Liel Leibovitz wrote in Tablet:
As those of us who are in the reality based community know, the Palestinian Authority’s financial support of terrorists and their families is very, very far from a conspiracy
A curious phrase. Only a few years ago, there was a deliberate effort by leftoids to substitute it for the deceptive label “liberal” and/or the cryptic “progressive”. That effort doesn’t seem to have caught on. But the phrase is still “code” and perhaps best avoided.
I think he was using it ironically, meaning that the progressives, who tried to co-opt the term really are delusional. From what I’ve read of Leibovitz, he’s no conservative. He’s also no leftist.
Of course they are “terrorists!” What else would you call someone who is fighting to regain their land and country? And they get paid for doing that – is that a surprise? No, all “terrorists” and members of armies get paid. That’s just normal. But the real question is… Do you want to stop the fighting and negotiate in good faith. If so you might not get everything you want or think you deserve.
1. Even people legitimately fighting to regain their land and country are bound by the laws of war.
2. Even being a legitimate soldier engaged in war does not give one the right to commit whatever crimes one feels like committing. On the contrary, soldiers who commit crimes are often hanged when civilian justice might be more lenient. Murdering families in their beds is a crime no matter who one is or what else one is doing.
3. The “Palestinian” Arabs never had a land and country so they can’t be fighting to regain it. They have no legitimate cause; in fact they have no cause at all except antisemitism. Their goal is simply to finish the job their ally Hitler started.
And your views are exactly why the conflict will continue when you make such blatantly false and insidious statements that they have no cause except antisemitism (always that!) and that they never had a land or country. You somehow imagine that the jewish theocracy has superior rights because you imagine they are the chosen people. You make the case for an everlasting battle, forgetting or ignoring history and the forces that eventually prevail. Your views are an existential threat to Israel.
1. That their only cause is antisemitism, and that they never had a land or country, is the exact truth.
2. Israel is not a theocracy. Quite the opposite.
3. The Jews are God’s chosen people, whether you like it or not.

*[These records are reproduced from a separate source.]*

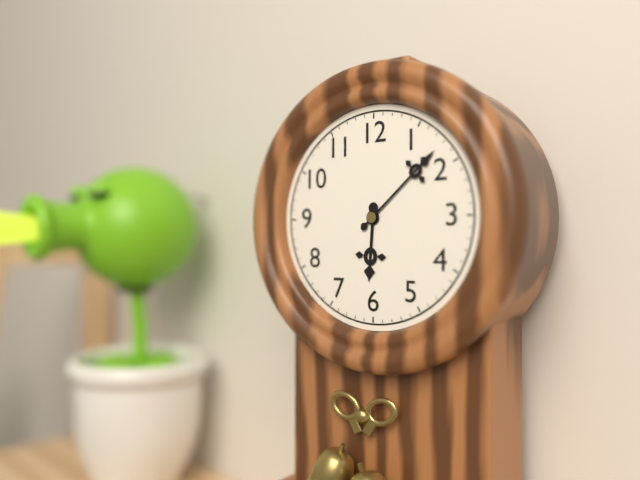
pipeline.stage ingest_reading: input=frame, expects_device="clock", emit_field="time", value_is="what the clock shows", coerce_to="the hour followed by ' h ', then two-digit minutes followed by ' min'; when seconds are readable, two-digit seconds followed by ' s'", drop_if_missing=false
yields 6 h 08 min
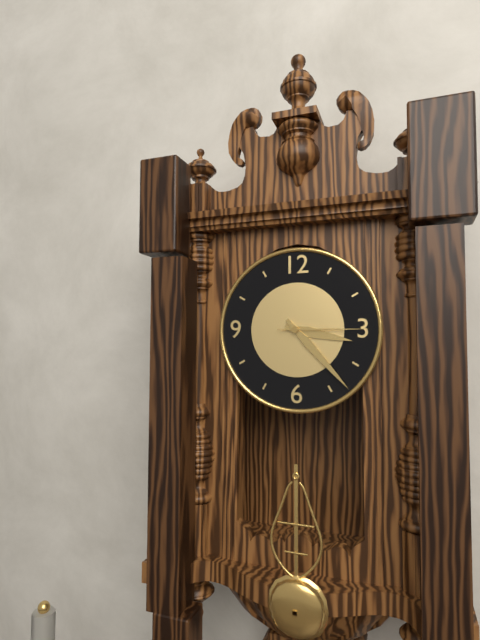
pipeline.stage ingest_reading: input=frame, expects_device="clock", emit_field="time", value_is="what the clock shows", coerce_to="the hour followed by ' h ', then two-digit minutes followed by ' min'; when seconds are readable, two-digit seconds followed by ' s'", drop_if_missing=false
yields 3 h 23 min 15 s
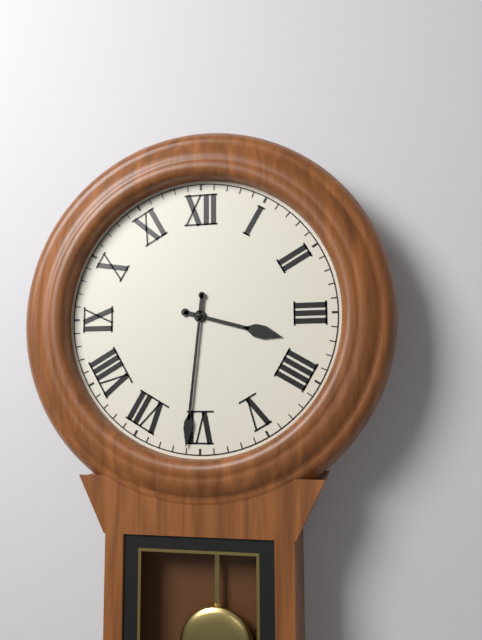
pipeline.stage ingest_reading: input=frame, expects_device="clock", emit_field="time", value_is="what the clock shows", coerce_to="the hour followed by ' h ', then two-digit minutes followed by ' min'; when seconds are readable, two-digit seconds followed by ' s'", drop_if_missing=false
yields 3 h 31 min
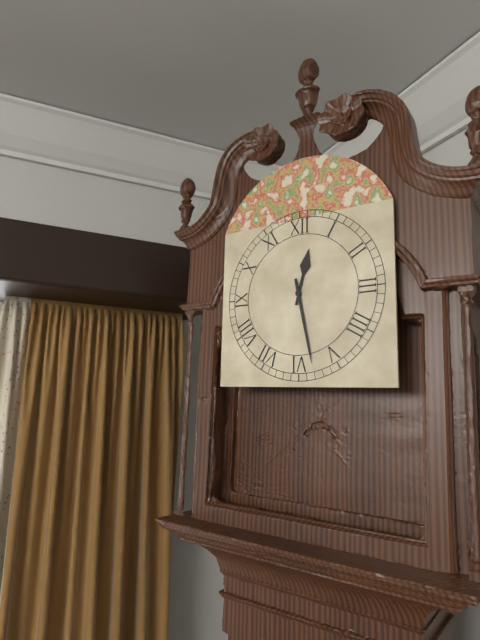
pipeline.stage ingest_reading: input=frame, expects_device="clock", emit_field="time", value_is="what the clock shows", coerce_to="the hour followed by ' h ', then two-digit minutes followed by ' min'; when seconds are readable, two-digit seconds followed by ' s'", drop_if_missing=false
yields 12 h 28 min
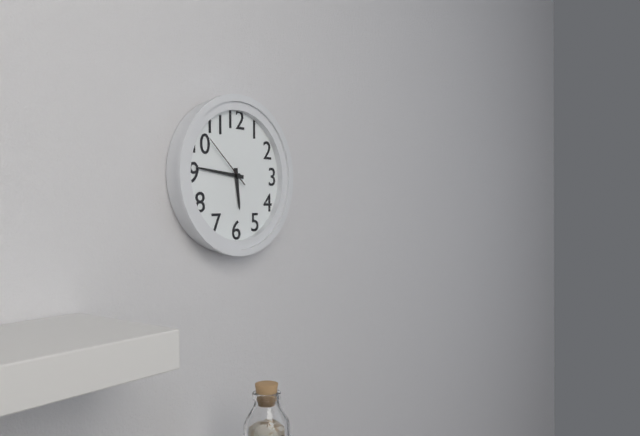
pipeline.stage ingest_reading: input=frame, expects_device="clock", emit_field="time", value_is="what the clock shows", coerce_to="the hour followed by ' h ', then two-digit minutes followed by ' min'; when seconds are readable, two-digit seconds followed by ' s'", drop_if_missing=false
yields 5 h 46 min 52 s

4. The battle will not last forever. The moment Israel gets serious about it and drops its suicidal commitment to a thoroughly unJewish ideal of “purity of arms” that no other army in the world follows, it will win.
I would expect nothing else of that “Mexico City Times” tabloid.
I assume this is meant as a claim that Carlos Slim owns and/or has any sort of editorial control on the NYT. Neither of these is true. (1) Slim owns only 1/6 of the NYT’s Class B shares; (2) even if he owned 100% of them, he still wouldn’t control the paper because the Sulzberger family own all the Class A shares, and therefore have absolute control of the board.